* [Listed entries]
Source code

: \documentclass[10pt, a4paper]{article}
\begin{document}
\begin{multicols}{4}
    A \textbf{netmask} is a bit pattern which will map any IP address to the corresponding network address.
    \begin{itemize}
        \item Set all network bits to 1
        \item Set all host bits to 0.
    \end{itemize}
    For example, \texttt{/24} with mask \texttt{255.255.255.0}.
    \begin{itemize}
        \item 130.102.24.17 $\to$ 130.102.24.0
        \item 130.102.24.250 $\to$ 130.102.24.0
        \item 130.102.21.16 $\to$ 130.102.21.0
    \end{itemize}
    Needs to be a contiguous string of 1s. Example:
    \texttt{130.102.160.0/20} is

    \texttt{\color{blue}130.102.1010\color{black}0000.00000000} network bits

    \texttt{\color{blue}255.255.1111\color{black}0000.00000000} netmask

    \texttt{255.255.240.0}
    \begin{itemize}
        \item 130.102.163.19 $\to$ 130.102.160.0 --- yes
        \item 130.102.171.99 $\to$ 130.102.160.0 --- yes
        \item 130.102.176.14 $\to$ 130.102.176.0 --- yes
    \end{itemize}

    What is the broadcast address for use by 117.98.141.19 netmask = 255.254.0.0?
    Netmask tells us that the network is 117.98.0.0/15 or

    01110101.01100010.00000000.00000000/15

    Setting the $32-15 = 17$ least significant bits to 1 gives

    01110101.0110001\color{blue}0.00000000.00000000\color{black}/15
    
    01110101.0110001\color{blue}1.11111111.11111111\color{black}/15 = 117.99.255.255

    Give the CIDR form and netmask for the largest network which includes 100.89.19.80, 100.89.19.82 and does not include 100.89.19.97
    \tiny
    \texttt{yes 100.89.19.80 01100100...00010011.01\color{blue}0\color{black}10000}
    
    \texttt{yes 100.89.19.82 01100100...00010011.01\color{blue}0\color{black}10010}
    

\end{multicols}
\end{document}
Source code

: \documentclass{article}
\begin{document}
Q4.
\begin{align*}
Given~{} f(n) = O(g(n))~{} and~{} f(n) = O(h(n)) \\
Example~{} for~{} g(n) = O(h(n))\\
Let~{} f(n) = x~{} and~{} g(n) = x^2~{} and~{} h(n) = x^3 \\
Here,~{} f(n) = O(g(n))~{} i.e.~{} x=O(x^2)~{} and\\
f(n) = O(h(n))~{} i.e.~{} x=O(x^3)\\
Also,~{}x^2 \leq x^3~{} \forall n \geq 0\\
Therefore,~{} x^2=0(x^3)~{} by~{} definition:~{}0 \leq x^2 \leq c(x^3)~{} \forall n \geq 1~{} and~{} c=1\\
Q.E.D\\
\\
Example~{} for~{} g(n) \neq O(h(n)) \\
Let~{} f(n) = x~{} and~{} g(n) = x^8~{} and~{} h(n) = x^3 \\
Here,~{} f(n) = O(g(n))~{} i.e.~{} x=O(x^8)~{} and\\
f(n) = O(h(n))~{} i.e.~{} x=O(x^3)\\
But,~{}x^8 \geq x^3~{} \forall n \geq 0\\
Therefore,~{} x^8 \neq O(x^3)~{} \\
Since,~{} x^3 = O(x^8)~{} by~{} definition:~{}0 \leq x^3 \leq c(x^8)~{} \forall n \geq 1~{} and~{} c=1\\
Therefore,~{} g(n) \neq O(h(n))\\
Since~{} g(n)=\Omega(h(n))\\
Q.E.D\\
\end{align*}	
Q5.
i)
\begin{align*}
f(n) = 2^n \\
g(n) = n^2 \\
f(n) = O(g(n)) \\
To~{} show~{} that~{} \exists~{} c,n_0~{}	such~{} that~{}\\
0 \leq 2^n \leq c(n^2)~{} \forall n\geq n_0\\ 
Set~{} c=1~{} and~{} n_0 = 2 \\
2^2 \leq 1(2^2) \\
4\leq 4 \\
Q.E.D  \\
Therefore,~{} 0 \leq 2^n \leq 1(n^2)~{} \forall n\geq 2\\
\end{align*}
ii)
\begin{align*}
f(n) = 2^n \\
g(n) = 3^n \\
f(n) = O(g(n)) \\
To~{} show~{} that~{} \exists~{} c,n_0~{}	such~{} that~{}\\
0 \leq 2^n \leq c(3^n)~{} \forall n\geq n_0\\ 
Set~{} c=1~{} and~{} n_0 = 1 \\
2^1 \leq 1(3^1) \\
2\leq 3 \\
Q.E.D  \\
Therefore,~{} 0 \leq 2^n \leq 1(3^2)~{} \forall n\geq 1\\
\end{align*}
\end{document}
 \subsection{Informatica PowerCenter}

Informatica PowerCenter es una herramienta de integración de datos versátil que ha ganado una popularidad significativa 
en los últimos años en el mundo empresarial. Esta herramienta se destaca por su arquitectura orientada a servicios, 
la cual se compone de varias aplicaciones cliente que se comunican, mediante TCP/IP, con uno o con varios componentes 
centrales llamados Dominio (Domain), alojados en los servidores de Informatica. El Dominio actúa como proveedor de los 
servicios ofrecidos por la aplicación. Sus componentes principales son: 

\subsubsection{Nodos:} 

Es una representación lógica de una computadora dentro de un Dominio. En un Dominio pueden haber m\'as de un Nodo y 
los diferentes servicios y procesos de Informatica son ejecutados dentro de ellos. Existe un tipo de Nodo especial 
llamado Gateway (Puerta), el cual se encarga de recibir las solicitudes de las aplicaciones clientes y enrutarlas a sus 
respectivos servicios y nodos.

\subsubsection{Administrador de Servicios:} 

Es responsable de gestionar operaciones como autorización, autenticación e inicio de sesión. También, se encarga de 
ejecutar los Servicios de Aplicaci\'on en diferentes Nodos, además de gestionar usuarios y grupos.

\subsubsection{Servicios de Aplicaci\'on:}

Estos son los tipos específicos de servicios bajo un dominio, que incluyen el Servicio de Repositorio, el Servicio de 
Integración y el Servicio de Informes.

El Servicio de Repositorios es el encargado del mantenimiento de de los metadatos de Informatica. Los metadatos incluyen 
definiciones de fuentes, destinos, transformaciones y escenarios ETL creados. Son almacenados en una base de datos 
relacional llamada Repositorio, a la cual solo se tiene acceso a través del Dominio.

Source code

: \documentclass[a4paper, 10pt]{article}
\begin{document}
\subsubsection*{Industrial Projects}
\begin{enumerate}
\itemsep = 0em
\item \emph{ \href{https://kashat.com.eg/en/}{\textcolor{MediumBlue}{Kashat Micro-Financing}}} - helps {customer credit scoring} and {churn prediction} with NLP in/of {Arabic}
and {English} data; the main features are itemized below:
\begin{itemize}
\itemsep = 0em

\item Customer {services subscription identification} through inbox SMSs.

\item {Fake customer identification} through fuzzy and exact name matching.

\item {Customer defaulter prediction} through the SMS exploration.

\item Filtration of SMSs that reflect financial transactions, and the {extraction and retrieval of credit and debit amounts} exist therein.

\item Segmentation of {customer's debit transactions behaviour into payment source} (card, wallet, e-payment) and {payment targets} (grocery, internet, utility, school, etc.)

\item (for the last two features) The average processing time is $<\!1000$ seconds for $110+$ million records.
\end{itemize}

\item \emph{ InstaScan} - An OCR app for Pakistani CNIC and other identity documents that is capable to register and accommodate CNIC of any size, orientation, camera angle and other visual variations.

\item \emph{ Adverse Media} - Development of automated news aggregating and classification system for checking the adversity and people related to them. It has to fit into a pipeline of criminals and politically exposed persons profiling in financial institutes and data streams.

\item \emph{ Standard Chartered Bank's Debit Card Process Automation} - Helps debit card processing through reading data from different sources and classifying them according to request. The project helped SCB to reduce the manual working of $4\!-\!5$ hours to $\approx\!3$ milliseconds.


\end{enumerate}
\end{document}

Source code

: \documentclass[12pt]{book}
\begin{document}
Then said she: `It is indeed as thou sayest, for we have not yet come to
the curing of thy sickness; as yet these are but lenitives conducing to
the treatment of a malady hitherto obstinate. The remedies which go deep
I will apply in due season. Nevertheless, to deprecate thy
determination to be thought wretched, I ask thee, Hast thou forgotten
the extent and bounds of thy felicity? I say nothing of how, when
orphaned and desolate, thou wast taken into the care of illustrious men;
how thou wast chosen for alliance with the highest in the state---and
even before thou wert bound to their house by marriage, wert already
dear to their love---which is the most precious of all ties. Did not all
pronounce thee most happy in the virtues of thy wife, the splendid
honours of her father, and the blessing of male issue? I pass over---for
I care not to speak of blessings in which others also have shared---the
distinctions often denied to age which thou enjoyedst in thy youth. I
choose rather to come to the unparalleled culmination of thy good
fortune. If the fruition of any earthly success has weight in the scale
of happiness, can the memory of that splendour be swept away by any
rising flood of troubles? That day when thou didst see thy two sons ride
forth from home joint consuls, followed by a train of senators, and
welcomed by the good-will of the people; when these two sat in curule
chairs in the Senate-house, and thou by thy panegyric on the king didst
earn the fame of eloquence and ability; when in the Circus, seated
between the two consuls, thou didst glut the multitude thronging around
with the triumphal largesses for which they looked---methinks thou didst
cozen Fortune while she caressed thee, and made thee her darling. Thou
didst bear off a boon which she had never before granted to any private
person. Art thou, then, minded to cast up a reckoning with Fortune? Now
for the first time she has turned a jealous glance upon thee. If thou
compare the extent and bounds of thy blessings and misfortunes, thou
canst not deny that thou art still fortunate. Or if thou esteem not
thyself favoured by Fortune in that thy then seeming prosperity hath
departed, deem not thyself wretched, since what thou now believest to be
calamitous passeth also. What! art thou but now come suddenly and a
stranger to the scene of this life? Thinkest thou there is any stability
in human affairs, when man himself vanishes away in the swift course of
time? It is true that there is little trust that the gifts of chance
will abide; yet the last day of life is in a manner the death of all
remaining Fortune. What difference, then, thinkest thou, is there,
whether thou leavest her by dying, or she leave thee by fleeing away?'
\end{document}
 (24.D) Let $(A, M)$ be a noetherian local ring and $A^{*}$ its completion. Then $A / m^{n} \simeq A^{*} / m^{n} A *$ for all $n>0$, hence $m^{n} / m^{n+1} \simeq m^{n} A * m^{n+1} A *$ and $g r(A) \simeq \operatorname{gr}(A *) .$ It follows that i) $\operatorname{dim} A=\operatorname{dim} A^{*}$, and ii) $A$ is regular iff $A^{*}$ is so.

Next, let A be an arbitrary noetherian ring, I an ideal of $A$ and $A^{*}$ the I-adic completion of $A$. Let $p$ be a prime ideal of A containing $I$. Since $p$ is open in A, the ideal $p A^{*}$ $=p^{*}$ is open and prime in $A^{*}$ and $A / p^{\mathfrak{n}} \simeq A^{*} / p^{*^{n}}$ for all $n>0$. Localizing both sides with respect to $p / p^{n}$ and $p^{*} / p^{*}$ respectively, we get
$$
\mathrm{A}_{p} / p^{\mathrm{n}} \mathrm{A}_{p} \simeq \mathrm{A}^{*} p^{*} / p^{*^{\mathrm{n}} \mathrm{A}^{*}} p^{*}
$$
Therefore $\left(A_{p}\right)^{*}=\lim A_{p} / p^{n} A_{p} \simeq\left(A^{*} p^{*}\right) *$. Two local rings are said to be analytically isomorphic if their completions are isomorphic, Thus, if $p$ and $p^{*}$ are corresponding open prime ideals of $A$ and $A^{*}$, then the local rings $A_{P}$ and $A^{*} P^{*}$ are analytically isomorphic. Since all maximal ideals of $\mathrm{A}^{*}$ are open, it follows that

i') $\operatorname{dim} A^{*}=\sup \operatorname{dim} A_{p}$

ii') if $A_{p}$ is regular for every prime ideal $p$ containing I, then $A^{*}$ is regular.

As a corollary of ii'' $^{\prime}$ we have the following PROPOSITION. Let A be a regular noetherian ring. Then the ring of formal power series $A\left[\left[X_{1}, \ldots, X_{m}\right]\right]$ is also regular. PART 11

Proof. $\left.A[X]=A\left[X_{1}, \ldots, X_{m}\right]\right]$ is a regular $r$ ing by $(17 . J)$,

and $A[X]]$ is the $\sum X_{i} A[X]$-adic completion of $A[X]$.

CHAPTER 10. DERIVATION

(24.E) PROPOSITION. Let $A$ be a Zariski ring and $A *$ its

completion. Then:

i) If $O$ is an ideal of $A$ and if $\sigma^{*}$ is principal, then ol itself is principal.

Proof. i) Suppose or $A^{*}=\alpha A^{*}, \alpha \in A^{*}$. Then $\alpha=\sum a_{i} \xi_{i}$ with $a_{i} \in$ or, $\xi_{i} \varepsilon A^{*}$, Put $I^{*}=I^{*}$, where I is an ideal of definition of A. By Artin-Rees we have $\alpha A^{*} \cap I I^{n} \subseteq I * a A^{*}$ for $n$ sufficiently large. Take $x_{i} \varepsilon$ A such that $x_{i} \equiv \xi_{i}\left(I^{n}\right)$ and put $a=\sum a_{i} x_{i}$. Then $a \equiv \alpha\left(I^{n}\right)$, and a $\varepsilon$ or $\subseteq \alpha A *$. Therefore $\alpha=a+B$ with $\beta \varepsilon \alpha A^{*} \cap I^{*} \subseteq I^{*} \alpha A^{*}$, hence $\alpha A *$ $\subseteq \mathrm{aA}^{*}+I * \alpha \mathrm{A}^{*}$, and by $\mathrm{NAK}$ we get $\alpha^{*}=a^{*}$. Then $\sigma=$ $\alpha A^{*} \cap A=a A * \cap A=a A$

* [Work instruction]
Check all the records above and select each line where the string "diferentes" is found.

* [Solution for this exercise]
los diferentes servicios y procesos de Informatica son ejecutados dentro de ellos. Existe un tipo de Nodo especial 
ejecutar los Servicios de Aplicaci\'on en diferentes Nodos, además de gestionar usuarios y grupos.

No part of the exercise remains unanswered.